EXERCISE AIM: Pictures aside, print all of the data below exactly as written.

-- MATERIAL PROVIDED follows --

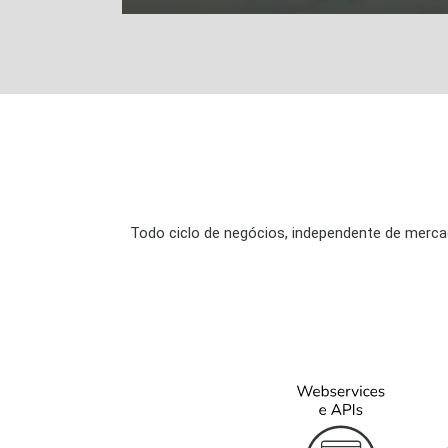
Todo ciclo de negócios, independente de merc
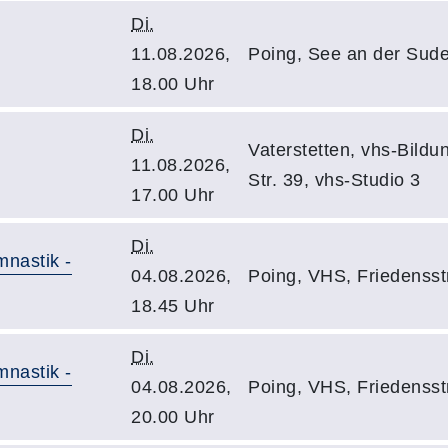
Di.
11.08.2026,
Poing, See an der Sude
18.00 Uhr
Di.
Vaterstetten, vhs-Bild
11.08.2026,
Str. 39, vhs-Studio 3
17.00 Uhr
Di.
mnastik -
04.08.2026,
Poing, VHS, Friedensst
18.45 Uhr
Di.
mnastik -
04.08.2026,
Poing, VHS, Friedensst
20.00 Uhr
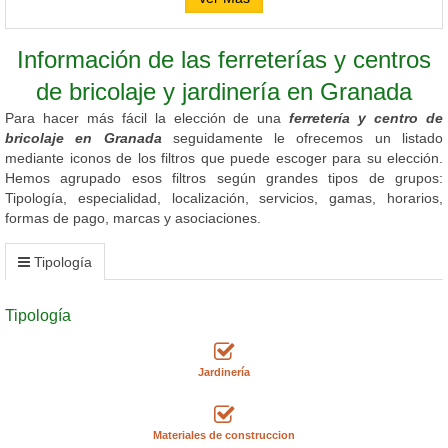
Información de las ferreterías y centros
de bricolaje y jardinería en Granada
Para hacer más fácil la elección de una
ferretería y centro de
bricolaje en Granada
seguidamente le ofrecemos un listado
mediante iconos de los filtros que puede escoger para su elección.
Hemos agrupado esos filtros según grandes tipos de grupos:
Tipología, especialidad, localización, servicios, gamas, horarios,
formas de pago, marcas y asociaciones.
Tipología
Tipología
Jardinería
Materiales de construccion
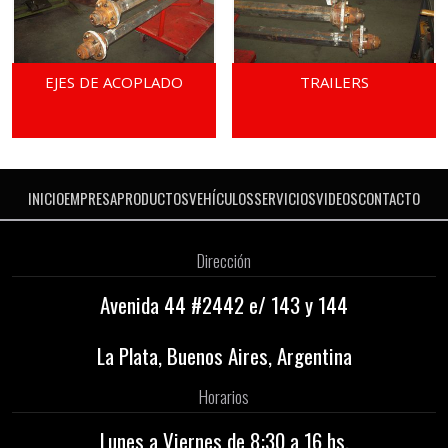
EJES DE ACOPLADO
TRAILERS
INICIO
EMPRESA
PRODUCTOS
VEHÍCULOS
SERVICIOS
VIDEOS
CONTACTO
Dirección
Avenida 44 #2442 e/ 143 y 144
La Plata, Buenos Aires, Argentina
Horarios
Lunes a Viernes de 8:30 a 16 hs.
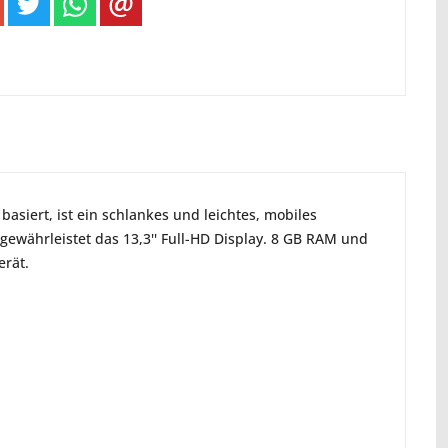
asiert, ist ein schlankes und leichtes, mobiles
 gewährleistet das 13,3'' Full-HD Display. 8 GB RAM und
erät.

-- MATERIAL PROVIDED concluded --

TASK OUTPUT:
Todo ciclo de negócios, independente de merc
Di.
11.08.2026,
Poing, See an der Sude
18.00 Uhr
Di.
Vaterstetten, vhs-Bild
11.08.2026,
Str. 39, vhs-Studio 3
17.00 Uhr
Di.
mnastik -
04.08.2026,
Poing, VHS, Friedensst
18.45 Uhr
Di.
mnastik -
04.08.2026,
Poing, VHS, Friedensst
20.00 Uhr
Información de las ferreterías y centros
de bricolaje y jardinería en Granada
Para hacer más fácil la elección de una
ferretería y centro de
bricolaje en Granada
seguidamente le ofrecemos un listado
mediante iconos de los filtros que puede escoger para su elección.
Hemos agrupado esos filtros según grandes tipos de grupos:
Tipología, especialidad, localización, servicios, gamas, horarios,
formas de pago, marcas y asociaciones.
Tipología
Tipología
Jardinería
Materiales de construccion
EJES DE ACOPLADO
TRAILERS
INICIO
EMPRESA
PRODUCTOS
VEHÍCULOS
SERVICIOS
VIDEOS
CONTACTO
Dirección
Avenida 44 #2442 e/ 143 y 144
La Plata, Buenos Aires, Argentina
Horarios
Lunes a Viernes de 8:30 a 16 hs.
asiert, ist ein schlankes und leichtes, mobiles
 gewährleistet das 13,3'' Full-HD Display. 8 GB RAM und
erät.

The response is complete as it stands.